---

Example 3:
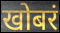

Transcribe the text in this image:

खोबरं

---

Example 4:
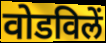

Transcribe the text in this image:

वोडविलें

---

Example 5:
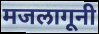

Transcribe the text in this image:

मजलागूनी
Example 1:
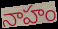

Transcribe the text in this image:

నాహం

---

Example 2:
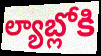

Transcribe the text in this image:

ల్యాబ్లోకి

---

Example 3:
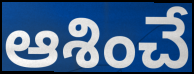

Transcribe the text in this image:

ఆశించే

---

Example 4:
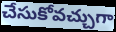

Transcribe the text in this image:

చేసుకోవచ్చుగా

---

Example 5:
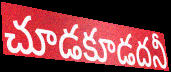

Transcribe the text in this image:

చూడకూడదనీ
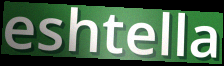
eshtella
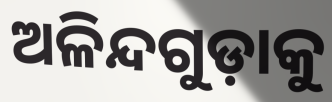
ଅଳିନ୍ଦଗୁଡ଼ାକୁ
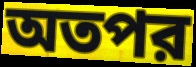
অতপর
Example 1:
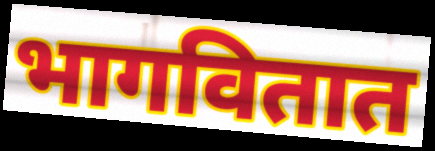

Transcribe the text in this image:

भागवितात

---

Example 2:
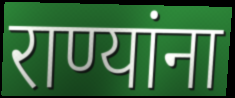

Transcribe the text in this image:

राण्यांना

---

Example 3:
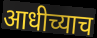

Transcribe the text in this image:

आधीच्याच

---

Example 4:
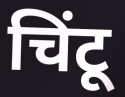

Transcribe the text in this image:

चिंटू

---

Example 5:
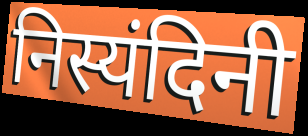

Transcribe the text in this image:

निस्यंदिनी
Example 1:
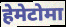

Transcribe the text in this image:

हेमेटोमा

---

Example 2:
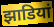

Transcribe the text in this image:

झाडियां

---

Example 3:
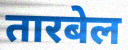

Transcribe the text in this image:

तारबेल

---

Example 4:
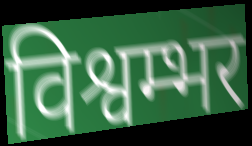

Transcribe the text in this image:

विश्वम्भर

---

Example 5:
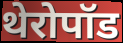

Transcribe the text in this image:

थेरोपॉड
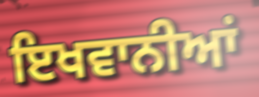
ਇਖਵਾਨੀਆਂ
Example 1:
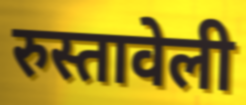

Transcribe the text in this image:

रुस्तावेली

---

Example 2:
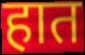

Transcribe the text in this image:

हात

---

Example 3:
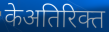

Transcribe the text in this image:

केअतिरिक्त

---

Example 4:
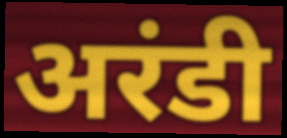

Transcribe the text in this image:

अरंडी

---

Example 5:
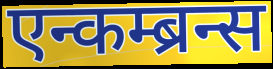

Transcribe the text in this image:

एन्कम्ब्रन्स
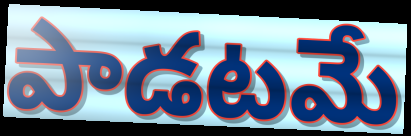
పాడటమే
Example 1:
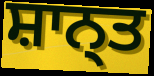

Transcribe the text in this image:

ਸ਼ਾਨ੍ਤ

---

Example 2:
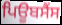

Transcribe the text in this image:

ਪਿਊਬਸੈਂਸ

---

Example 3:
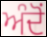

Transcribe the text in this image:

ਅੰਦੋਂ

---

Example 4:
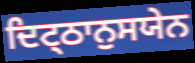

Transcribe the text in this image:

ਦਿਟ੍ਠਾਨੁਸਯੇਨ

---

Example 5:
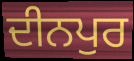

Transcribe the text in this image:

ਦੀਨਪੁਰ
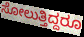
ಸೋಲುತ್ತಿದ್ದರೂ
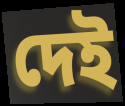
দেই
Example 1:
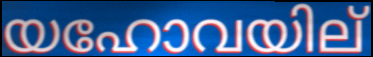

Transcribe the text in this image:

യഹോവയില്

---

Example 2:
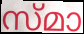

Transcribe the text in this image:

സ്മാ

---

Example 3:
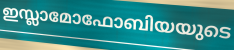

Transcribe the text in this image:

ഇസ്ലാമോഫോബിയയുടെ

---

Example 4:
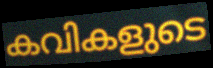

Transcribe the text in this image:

* * * *

• _WHAT YOU WILL DO_
What you return must match the records above exactly, minus any images.

• _ANSWER TO THIS EXERCISE_
---

Example 3:

Transcribe the text in this image:

खोबरं

---

Example 4:

Transcribe the text in this image:

वोडविलें

---

Example 5:

Transcribe the text in this image:

मजलागूनी
Example 1:

Transcribe the text in this image:

నాహం

---

Example 2:

Transcribe the text in this image:

ల్యాబ్లోకి

---

Example 3:

Transcribe the text in this image:

ఆశించే

---

Example 4:

Transcribe the text in this image:

చేసుకోవచ్చుగా

---

Example 5:

Transcribe the text in this image:

చూడకూడదనీ
eshtella
ଅଳିନ୍ଦଗୁଡ଼ାକୁ
অতপর
Example 1:

Transcribe the text in this image:

भागवितात

---

Example 2:

Transcribe the text in this image:

राण्यांना

---

Example 3:

Transcribe the text in this image:

आधीच्याच

---

Example 4:

Transcribe the text in this image:

चिंटू

---

Example 5:

Transcribe the text in this image:

निस्यंदिनी
Example 1:

Transcribe the text in this image:

हेमेटोमा

---

Example 2:

Transcribe the text in this image:

झाडियां

---

Example 3:

Transcribe the text in this image:

तारबेल

---

Example 4:

Transcribe the text in this image:

विश्वम्भर

---

Example 5:

Transcribe the text in this image:

थेरोपॉड
ਇਖਵਾਨੀਆਂ
Example 1:

Transcribe the text in this image:

रुस्तावेली

---

Example 2:

Transcribe the text in this image:

हात

---

Example 3:

Transcribe the text in this image:

केअतिरिक्त

---

Example 4:

Transcribe the text in this image:

अरंडी

---

Example 5:

Transcribe the text in this image:

एन्कम्ब्रन्स
పాడటమే
Example 1:

Transcribe the text in this image:

ਸ਼ਾਨ੍ਤ

---

Example 2:

Transcribe the text in this image:

ਪਿਊਬਸੈਂਸ

---

Example 3:

Transcribe the text in this image:

ਅੰਦੋਂ

---

Example 4:

Transcribe the text in this image:

ਦਿਟ੍ਠਾਨੁਸਯੇਨ

---

Example 5:

Transcribe the text in this image:

ਦੀਨਪੁਰ
ಸೋಲುತ್ತಿದ್ದರೂ
দেই
Example 1:

Transcribe the text in this image:

യഹോവയില്

---

Example 2:

Transcribe the text in this image:

സ്മാ

---

Example 3:

Transcribe the text in this image:

ഇസ്ലാമോഫോബിയയുടെ

---

Example 4:

Transcribe the text in this image:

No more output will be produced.